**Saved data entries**
+---+
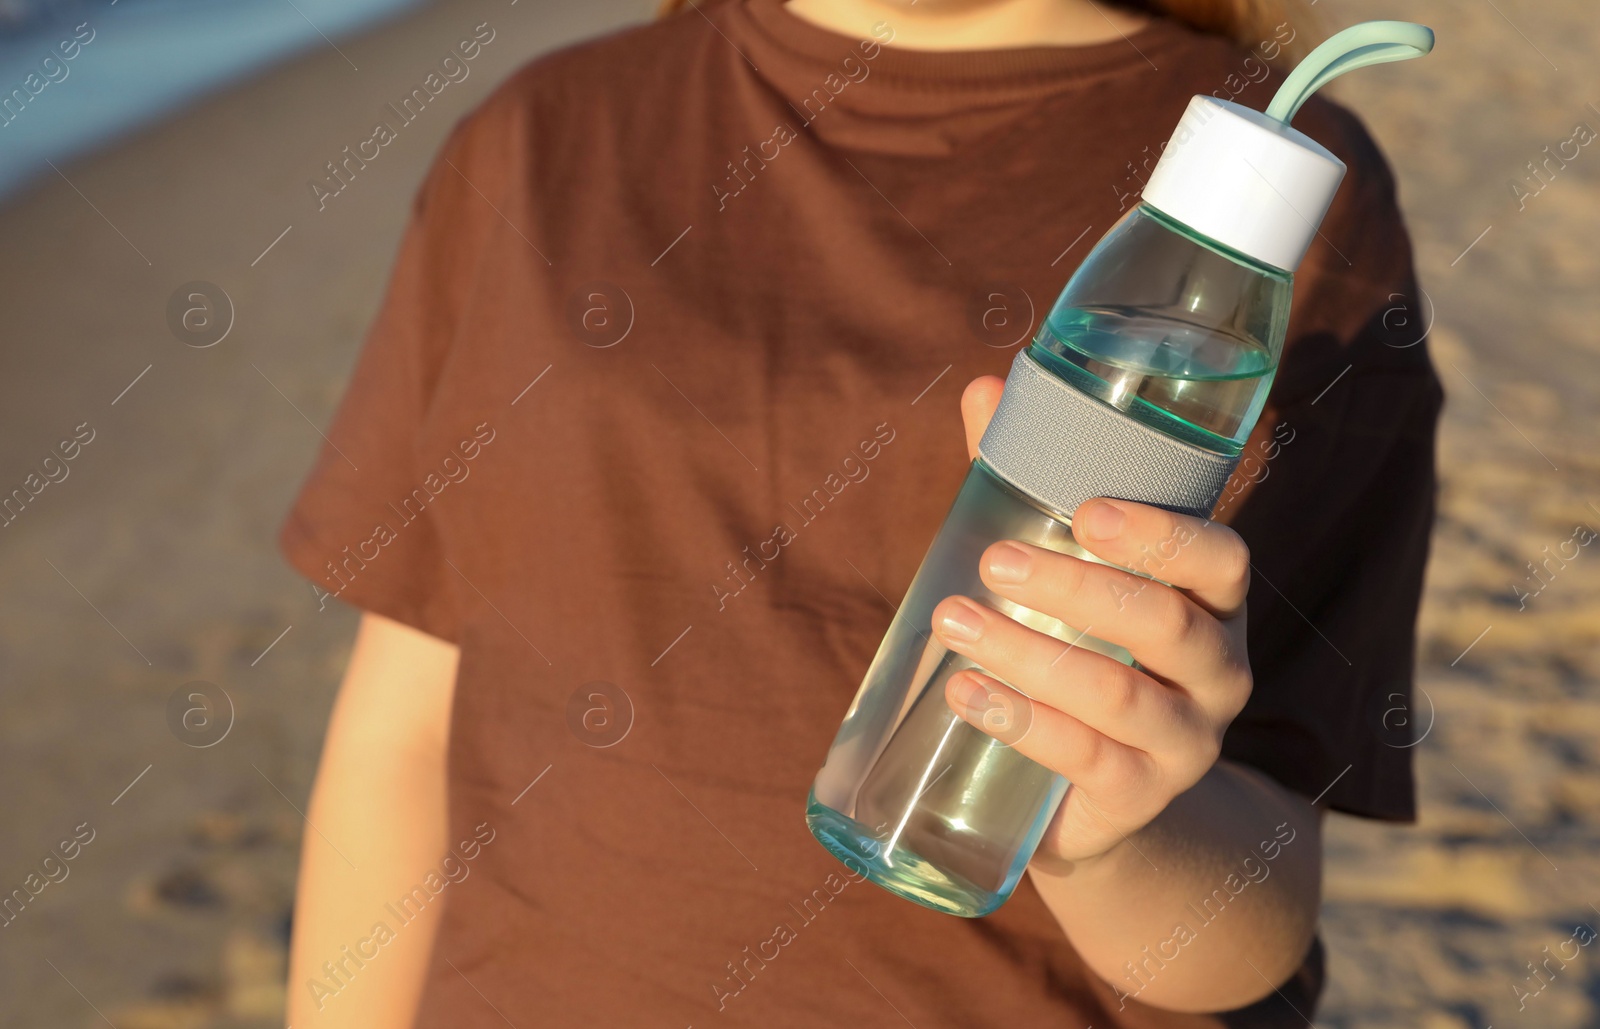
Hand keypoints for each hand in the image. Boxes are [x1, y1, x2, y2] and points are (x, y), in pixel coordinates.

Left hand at [933, 376, 1253, 866]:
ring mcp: (1187, 741)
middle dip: (1072, 587)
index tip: (1086, 510)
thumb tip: (986, 390)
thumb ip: (1032, 485)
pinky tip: (965, 693)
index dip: (1160, 533)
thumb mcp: (1066, 571)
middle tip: (992, 562)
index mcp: (1212, 602)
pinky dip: (1019, 721)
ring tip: (954, 622)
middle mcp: (1219, 670)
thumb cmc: (1083, 650)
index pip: (1218, 557)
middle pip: (1164, 622)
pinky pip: (1084, 758)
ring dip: (1026, 654)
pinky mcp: (1141, 797)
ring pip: (1114, 692)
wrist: (1101, 795)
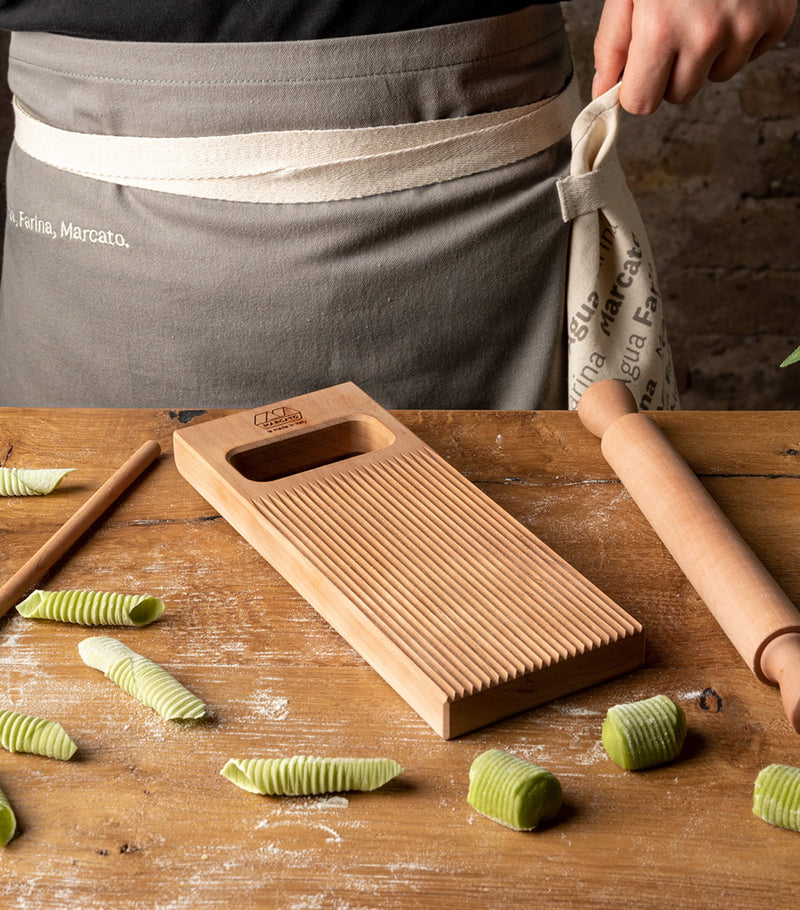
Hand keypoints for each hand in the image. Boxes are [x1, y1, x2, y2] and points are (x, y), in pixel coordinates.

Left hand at [592, 0, 797, 113]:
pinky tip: (730, 8)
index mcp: (660, 29)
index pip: (642, 103)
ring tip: (704, 13)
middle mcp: (704, 34)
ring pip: (715, 78)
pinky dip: (738, 40)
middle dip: (672, 73)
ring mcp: (744, 28)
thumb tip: (603, 90)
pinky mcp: (774, 19)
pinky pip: (749, 57)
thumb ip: (612, 45)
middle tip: (675, 31)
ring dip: (707, 57)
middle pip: (679, 96)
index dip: (638, 88)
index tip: (640, 70)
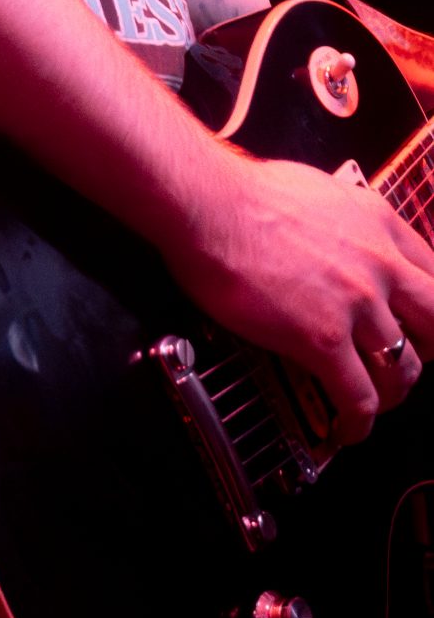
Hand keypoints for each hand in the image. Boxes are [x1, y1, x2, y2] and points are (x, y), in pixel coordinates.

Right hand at [162, 142, 433, 443]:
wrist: (206, 203)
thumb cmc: (241, 192)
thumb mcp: (318, 190)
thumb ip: (344, 220)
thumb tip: (338, 235)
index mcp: (376, 221)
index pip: (433, 272)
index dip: (427, 305)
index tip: (419, 319)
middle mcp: (377, 262)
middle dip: (428, 347)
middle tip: (409, 357)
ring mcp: (356, 303)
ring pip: (404, 366)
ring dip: (394, 390)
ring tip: (377, 399)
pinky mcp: (323, 338)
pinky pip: (359, 396)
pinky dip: (358, 421)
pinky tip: (347, 428)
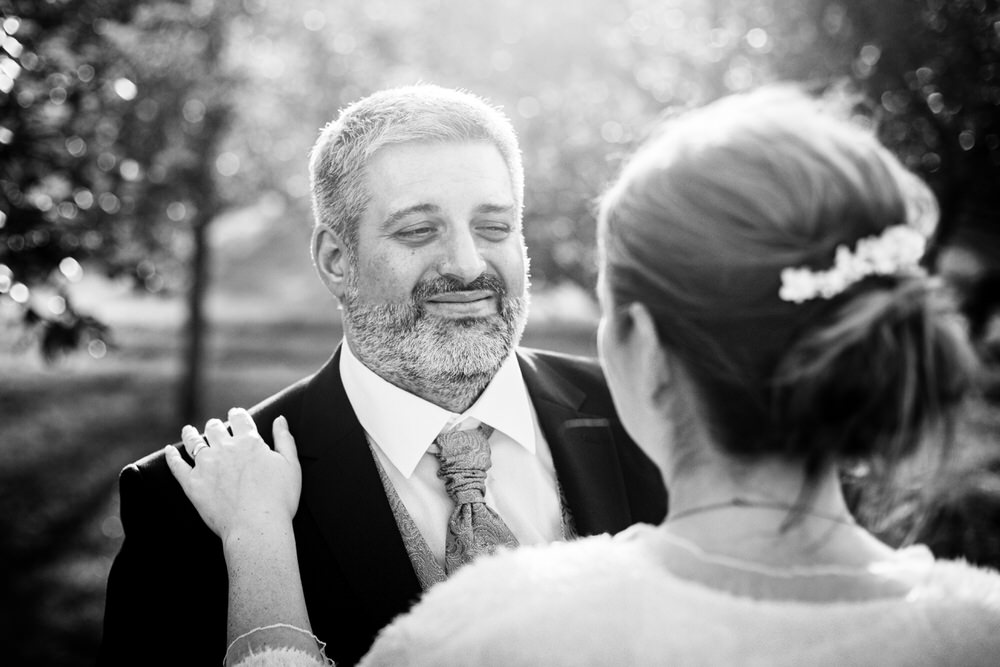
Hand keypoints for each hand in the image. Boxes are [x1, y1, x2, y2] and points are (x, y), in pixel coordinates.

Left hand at [165, 408, 300, 542]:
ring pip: (194, 442)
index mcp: (249, 442)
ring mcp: (206, 465)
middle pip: (215, 428)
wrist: (257, 527)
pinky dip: (172, 456)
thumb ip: (284, 439)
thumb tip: (280, 418)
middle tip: (215, 425)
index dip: (238, 414)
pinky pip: (177, 466)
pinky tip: (170, 451)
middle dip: (215, 425)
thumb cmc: (279, 498)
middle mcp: (225, 448)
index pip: (241, 419)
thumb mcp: (291, 465)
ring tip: (188, 430)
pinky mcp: (192, 484)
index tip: (236, 413)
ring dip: (191, 433)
+---+
**Work request**
Write out each line of the data above exactly, starting at the top and finishing with the line containing "thumb ip: (344, 220)"; omit the pictures.

**Response**
Hand keypoints for each hand in the image. Boxes are [x1, y1, x2, y2] and points are (x, y), in pixel coordinates.

Left hand at [933, 376, 1253, 866]:
ring mcp: (1187, 741)
middle dip: (1072, 587)
index tip: (1086, 510)
thumb tip: (986, 390)
thumb ip: (1032, 485)
pinky tip: (965, 693)
index dip: (1160, 533)
thumb mcp: (1066, 571)
middle tip: (992, 562)
index mcp: (1212, 602)
pinky dip: (1019, 721)
ring tip: (954, 622)
middle mcp: (1219, 670)
thumb cmc: (1083, 650)
index pip: (1218, 557)
middle pip: (1164, 622)
pinky pip: (1084, 758)
ring dip: (1026, 654)
pinky mcp: (1141, 797)
ring pip: (1114, 692)
wrist: (1101, 795)
Hand keypoints for each hand in the image. Boxes are [x1, y1, x2, y2] and points are (x, y), in pixel coordinates.

Left hand at [592, 0, 797, 113]:
pinky tip: (730, 8)
index mcp: (660, 29)
index pip: (642, 103)
ring tip: (704, 13)
middle mcp: (704, 34)
ring pip: (715, 78)
pinky dip: (738, 40)
middle dip: (672, 73)
ring mcp: (744, 28)
thumb tip: (603, 90)
pinky mcp: (774, 19)
pinky pip: (749, 57)
thumb ip: (612, 45)
middle tip: (675, 31)
ring dip: (707, 57)
middle pip: (679, 96)
index dip: (638, 88)
index tip: (640, 70)
Hand keypoints for each hand in the image. Boxes are [x1, y1, x2, y2] and points are (x, y), in pixel coordinates.

Right hand at [162, 142, 433, 443]:
wrist: (206, 203)
thumb cmc: (241, 192)
thumb mcp: (318, 190)
thumb ip: (344, 220)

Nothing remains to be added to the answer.